The issues with reference electrodes of the aforementioned type are:    (1) Fouling—if the electrode surface fouls it is problematic to clean the electrode by applying potential cleaning cycles without destroying the chemical identity of the reference electrode.    (2) In corrosive solution conditions, e.g. a high or low pH, again chemical degradation of the electrode means the reference electrode potential changes with time in the same solution.    (3) AgCl is light sensitive and can photodecompose, again affecting the stability of the electrode.

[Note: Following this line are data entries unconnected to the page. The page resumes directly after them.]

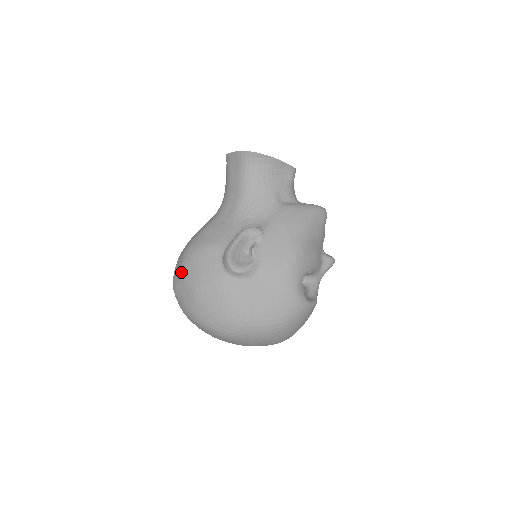
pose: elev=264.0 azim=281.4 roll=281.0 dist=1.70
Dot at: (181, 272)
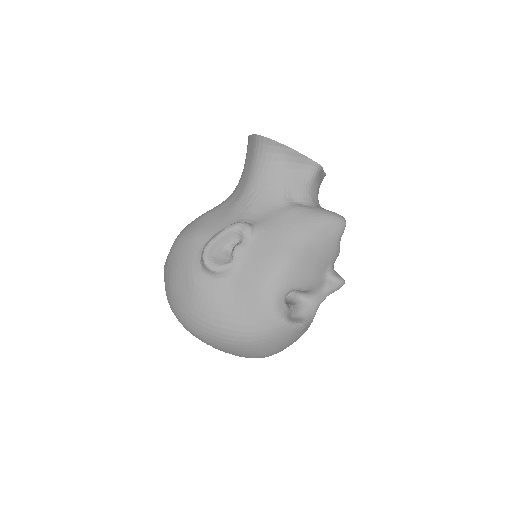
Dot at: (168, 254)
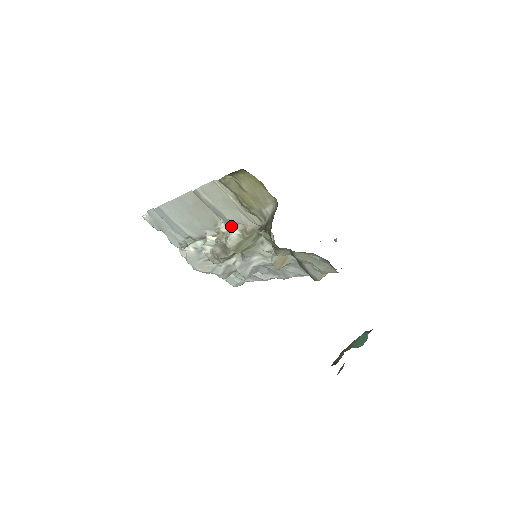
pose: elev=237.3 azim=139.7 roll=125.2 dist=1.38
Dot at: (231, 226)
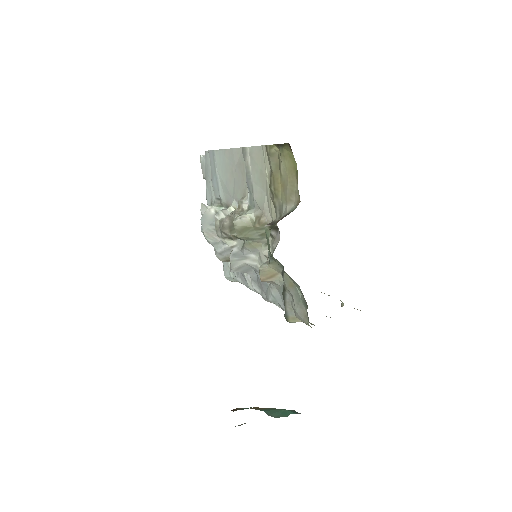
Dot at: (253, 207)
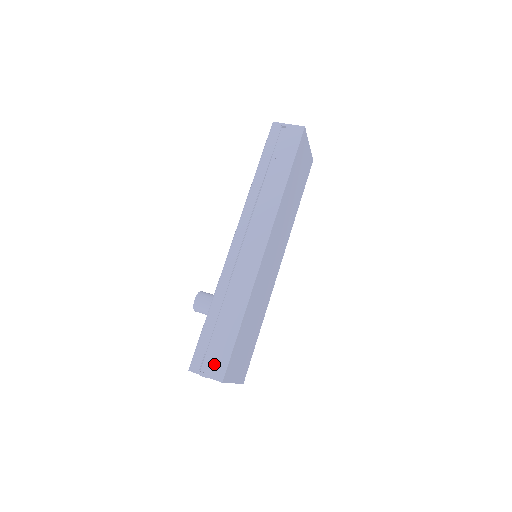
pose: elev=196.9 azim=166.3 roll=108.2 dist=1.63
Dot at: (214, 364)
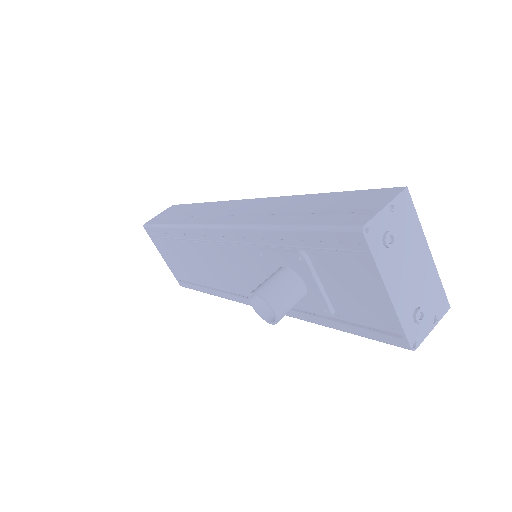
Dot at: (368, 201)
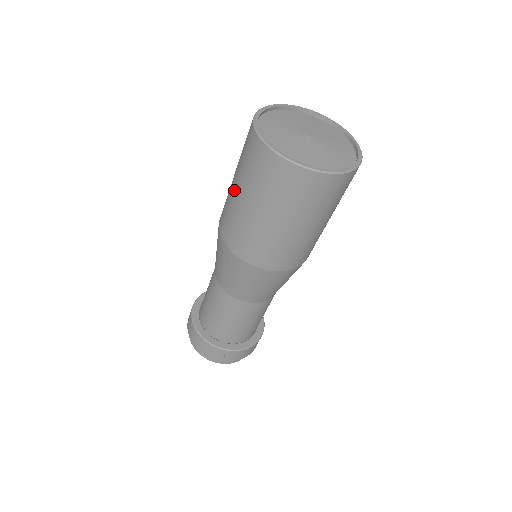
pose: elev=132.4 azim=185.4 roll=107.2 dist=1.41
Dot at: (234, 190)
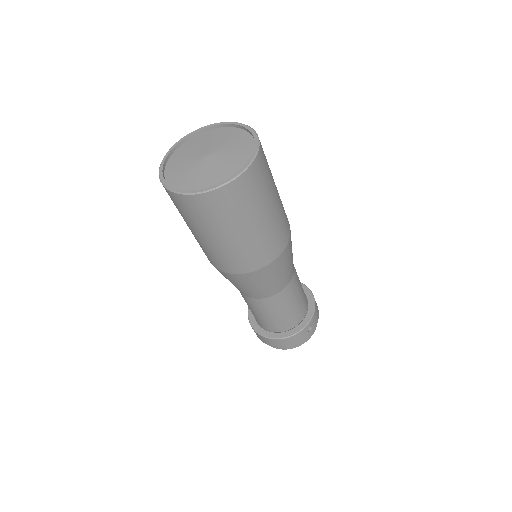
Dot at: (205, 240)
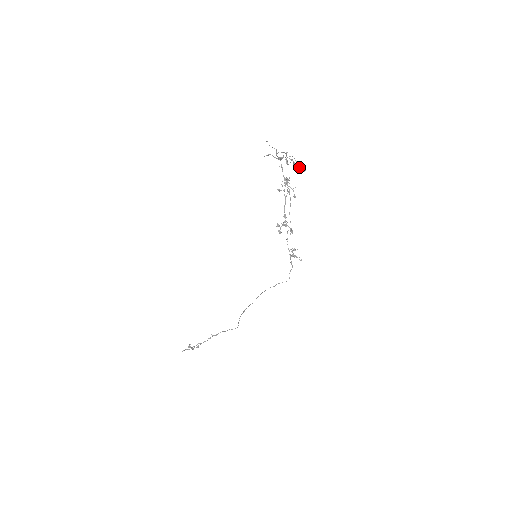
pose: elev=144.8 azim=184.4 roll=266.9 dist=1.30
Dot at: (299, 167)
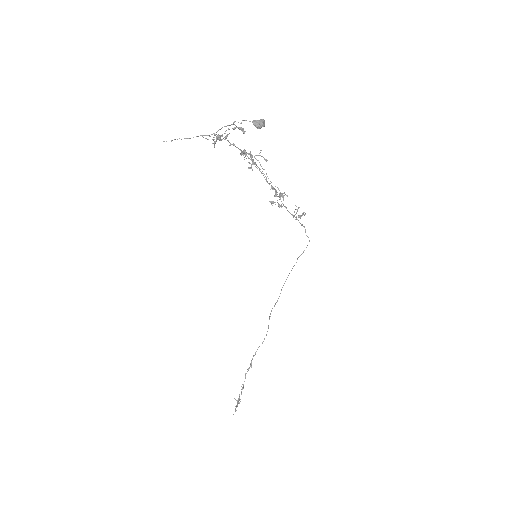
Dot at: (259, 125)
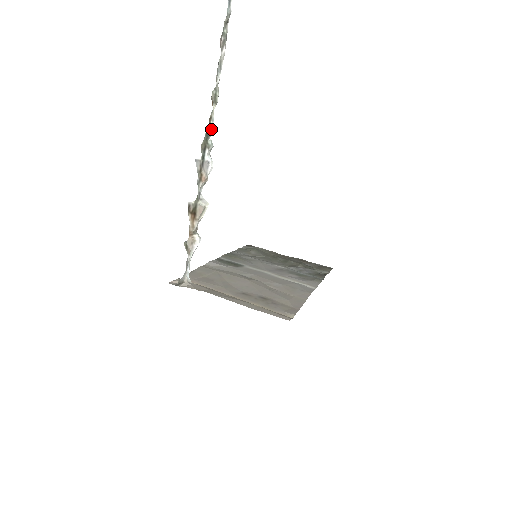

It is an aim of certain embodiments of the present invention to address one or more of the aforementioned problems. In particular, certain embodiments of the present invention aim to provide an electrochemical sensor comprising both a robust sensing/working electrode and a robust reference electrode. In addition, certain embodiments provide an electrochemical sensor for monitoring low concentrations of a plurality of chemical species in complex chemical environments. Advantageous arrangements combine this functionality in a device which is relatively compact and is suitable for use in the field and/or in remote and/or harsh sensing environments such as for oil and gas applications.